The long-term impact of our research lies in creating reliable, intelligent underwater systems that can operate autonomously across diverse real-world marine environments. By focusing on the fundamentals of visual perception, we aim to remove one of the major barriers preventing the broader deployment of autonomous underwater vehicles (AUVs): the inability of current systems to consistently interpret degraded visual data.

One of the core outputs of this work is the development of a structured, multi-condition underwater dataset, captured under varying turbidity levels, lighting conditions and distances. What sets this dataset apart is its dual focus: it is not only designed to simulate realistic underwater scenarios but also to include fine-grained annotations and reference data for evaluation. This will enable researchers and industry partners to train, benchmark, and validate AI models in ways that were previously not possible.

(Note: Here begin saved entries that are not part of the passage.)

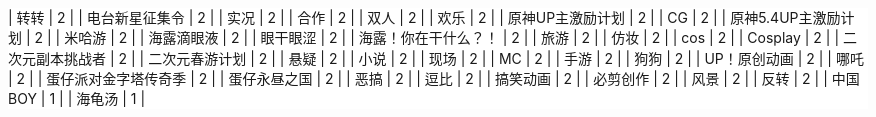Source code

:| 转转 | 2 |
| 电台新星征集令 | 2 |
| 实况 | 2 |
| 合作 | 2 |
| 双人 | 2 |
| 欢乐 | 2 |
| 原神UP主激励计划 | 2 |
| CG | 2 |
| 原神5.4UP主激励计划 | 2 |
| 米哈游 | 2 |
| 海露滴眼液 | 2 |
| 眼干眼涩 | 2 |
| 海露！你在干什么？！ | 2 |
| 旅游 | 2 |
| 仿妆 | 2 |
| cos | 2 |
| Cosplay | 2 |
| 二次元副本挑战者 | 2 |
| 二次元春游计划 | 2 |
| 悬疑 | 2 |
| 小说 | 2 |
| 现场 | 2 |
| MC | 2 |
| 手游 | 2 |
| 狗狗 | 2 |
| UP！原创动画 | 2 |
| 哪吒 | 2 |
| 蛋仔派对金字塔传奇季 | 2 |
| 蛋仔永昼之国 | 2 |
| 恶搞 | 2 |
| 逗比 | 2 |
| 搞笑动画 | 2 |
| 必剪创作 | 2 |
| 风景 | 2 |
| 反转 | 2 |
| 中国BOY | 1 |
| 海龟汤 | 1 |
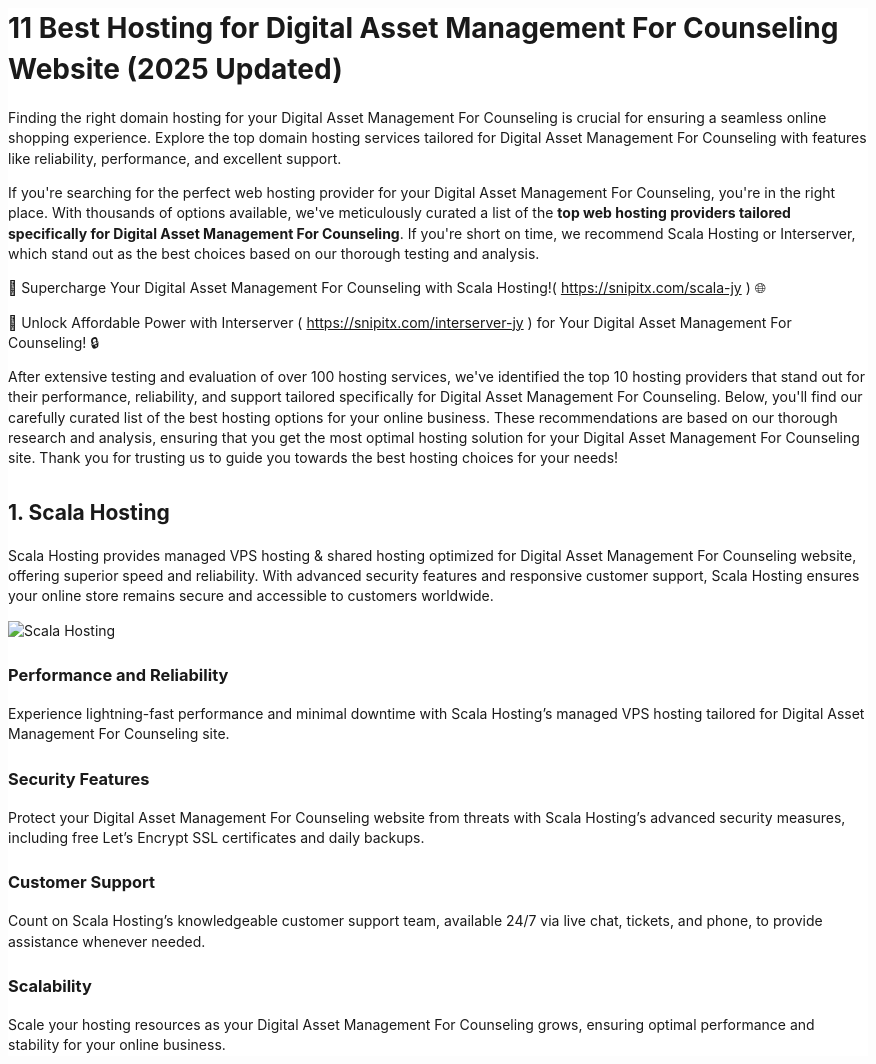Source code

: # 11 Best Hosting for Digital Asset Management For Counseling Website (2025 Updated)

Finding the right domain hosting for your Digital Asset Management For Counseling is crucial for ensuring a seamless online shopping experience. Explore the top domain hosting services tailored for Digital Asset Management For Counseling with features like reliability, performance, and excellent support.

If you're searching for the perfect web hosting provider for your Digital Asset Management For Counseling, you're in the right place. With thousands of options available, we've meticulously curated a list of the **top web hosting providers tailored specifically for Digital Asset Management For Counseling**. If you're short on time, we recommend Scala Hosting or Interserver, which stand out as the best choices based on our thorough testing and analysis.

🚀 Supercharge Your Digital Asset Management For Counseling with Scala Hosting!( https://snipitx.com/scala-jy ) 🌐 

💸 Unlock Affordable Power with Interserver ( https://snipitx.com/interserver-jy ) for Your Digital Asset Management For Counseling! 🔒

After extensive testing and evaluation of over 100 hosting services, we've identified the top 10 hosting providers that stand out for their performance, reliability, and support tailored specifically for Digital Asset Management For Counseling. Below, you'll find our carefully curated list of the best hosting options for your online business. These recommendations are based on our thorough research and analysis, ensuring that you get the most optimal hosting solution for your Digital Asset Management For Counseling site. Thank you for trusting us to guide you towards the best hosting choices for your needs!

## 1. Scala Hosting

Scala Hosting provides managed VPS hosting & shared hosting optimized for Digital Asset Management For Counseling website, offering superior speed and reliability. With advanced security features and responsive customer support, Scala Hosting ensures your online store remains secure and accessible to customers worldwide.

![Scala Hosting](https://i.imgur.com/uJ5JIK3.png "Scala Web Hosting")

### Performance and Reliability
Experience lightning-fast performance and minimal downtime with Scala Hosting’s managed VPS hosting tailored for Digital Asset Management For Counseling site.

### Security Features
Protect your Digital Asset Management For Counseling website from threats with Scala Hosting’s advanced security measures, including free Let’s Encrypt SSL certificates and daily backups.

### Customer Support
Count on Scala Hosting’s knowledgeable customer support team, available 24/7 via live chat, tickets, and phone, to provide assistance whenever needed.

### Scalability
Scale your hosting resources as your Digital Asset Management For Counseling grows, ensuring optimal performance and stability for your online business.
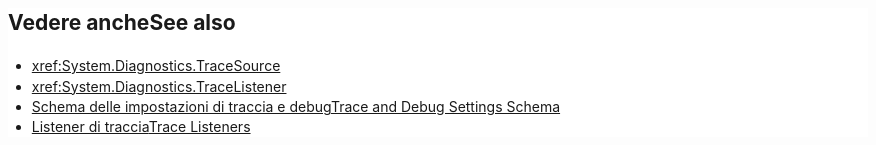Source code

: ## <a name="see-also"></a><span data-ttu-id="eaead-164">Vedere anche</span><span class="sxs-lookup"><span data-stu-id="eaead-164">See also</span></span>

- <xref:System.Diagnostics.TraceSource>
- <xref:System.Diagnostics.TraceListener>
- [<span data-ttu-id="eaead-165">Schema delle impostazioni di traccia e debug</span><span class="sxs-lookup"><span data-stu-id="eaead-165">Trace and Debug Settings Schema</span></span>](index.md)
- [<span data-ttu-id="eaead-166">Listener di traccia</span><span class="sxs-lookup"><span data-stu-id="eaead-166">Trace Listeners</span></span>](../../../debug-trace-profile/trace-listeners.md)

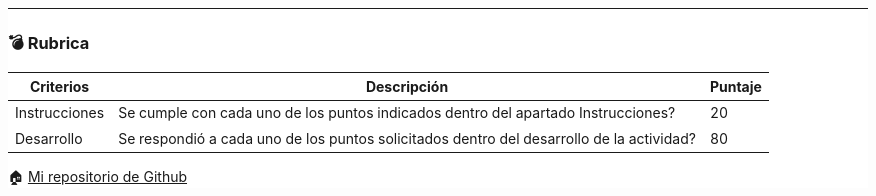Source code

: 
___

### :bomb: Rubrica

| Criterios     | Descripción                                                                                  | Puntaje |
| ------------- | -------------------------------------------------------------------------------------------- | ------- |
| Instrucciones | Se cumple con cada uno de los puntos indicados dentro del apartado Instrucciones?            | 20 |
| Desarrollo    | Se respondió a cada uno de los puntos solicitados dentro del desarrollo de la actividad?     | 80      |

:house: [Mi repositorio de Github](https://github.com/CruzVeraEldenHumberto/Analisis-Avanzado-de-Software-Cruz-Vera)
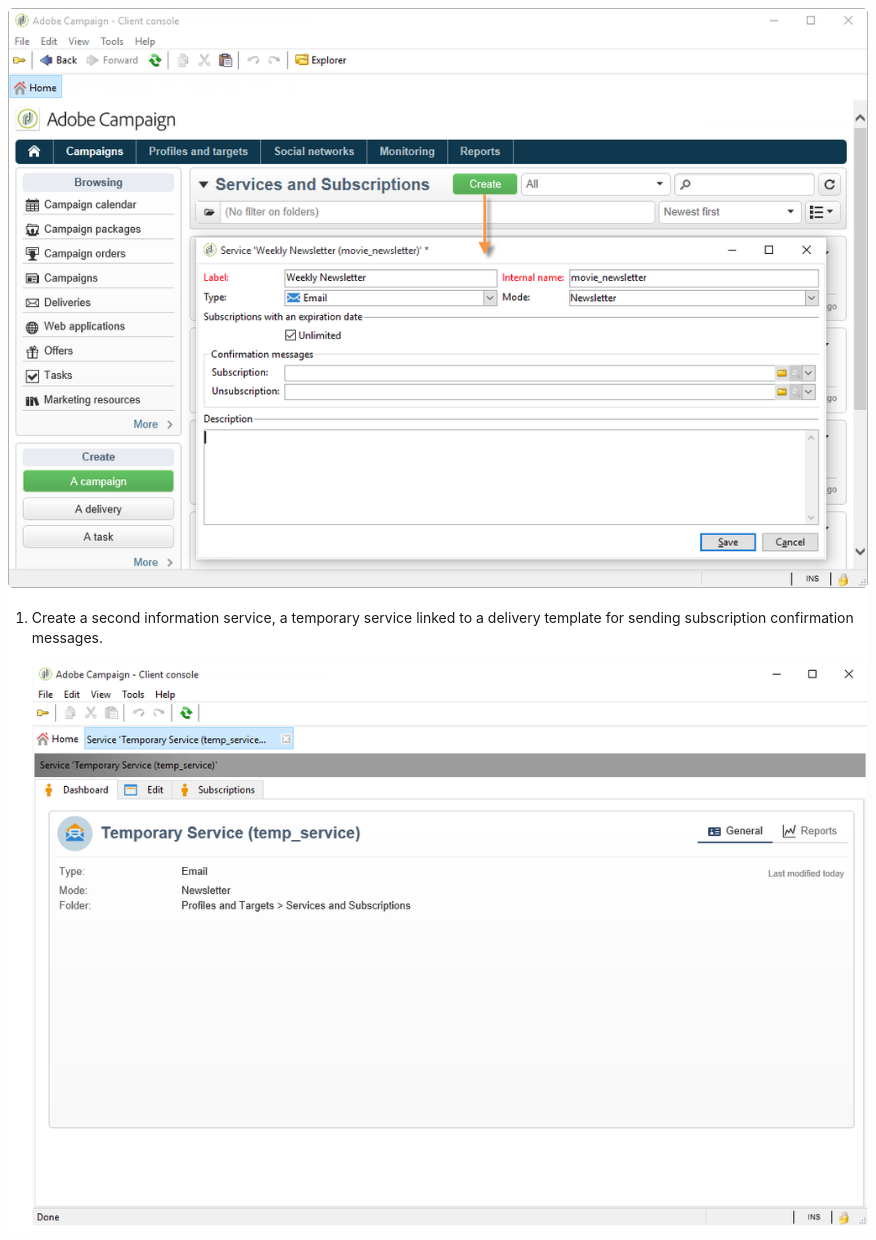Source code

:    ![](assets/s_ncs_admin_survey_double-opt-in_sample_1.png)

1. Create a second information service, a temporary service linked to a delivery template for sending subscription confirmation messages.

   ![](assets/s_ncs_admin_survey_double-opt-in_sample_1c.png)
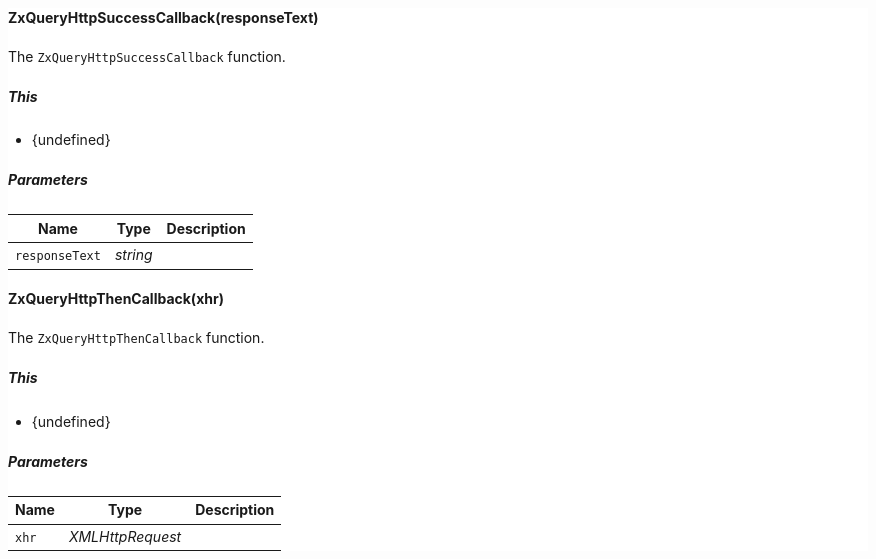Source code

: 

<a name="ZxQueryHttpSuccessCallback"></a>
#### ZxQueryHttpSuccessCallback(responseText)

The `ZxQueryHttpSuccessCallback` function.

##### This
- {undefined}

##### Parameters

|Name|Type|Description|
|----|----|-----------|
|`responseText`|*string*||



<a name="ZxQueryHttpThenCallback"></a>
#### ZxQueryHttpThenCallback(xhr)

The `ZxQueryHttpThenCallback` function.

##### This
- {undefined}

##### Parameters

|Name|Type|Description|
|----|----|-----------|
|`xhr`|*XMLHttpRequest*||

In parallel, the team are generating insights into how specific types of visual degradation—such as channel-level distortion, contrast loss or feature suppression—affect machine performance. These findings are helping shape machine-specific enhancement techniques that improve the performance of vision-based systems, as opposed to traditional enhancements tailored for human viewing.

Looking ahead, the project opens opportunities for collaborative development with sensor manufacturers, AUV developers, and offshore service providers who are seeking to improve the perception and autonomy capabilities of their platforms. By bridging the gap between machine vision and real-world underwater environments, our work contributes to a more resilient, cost-effective and intelligent future for subsea robotics.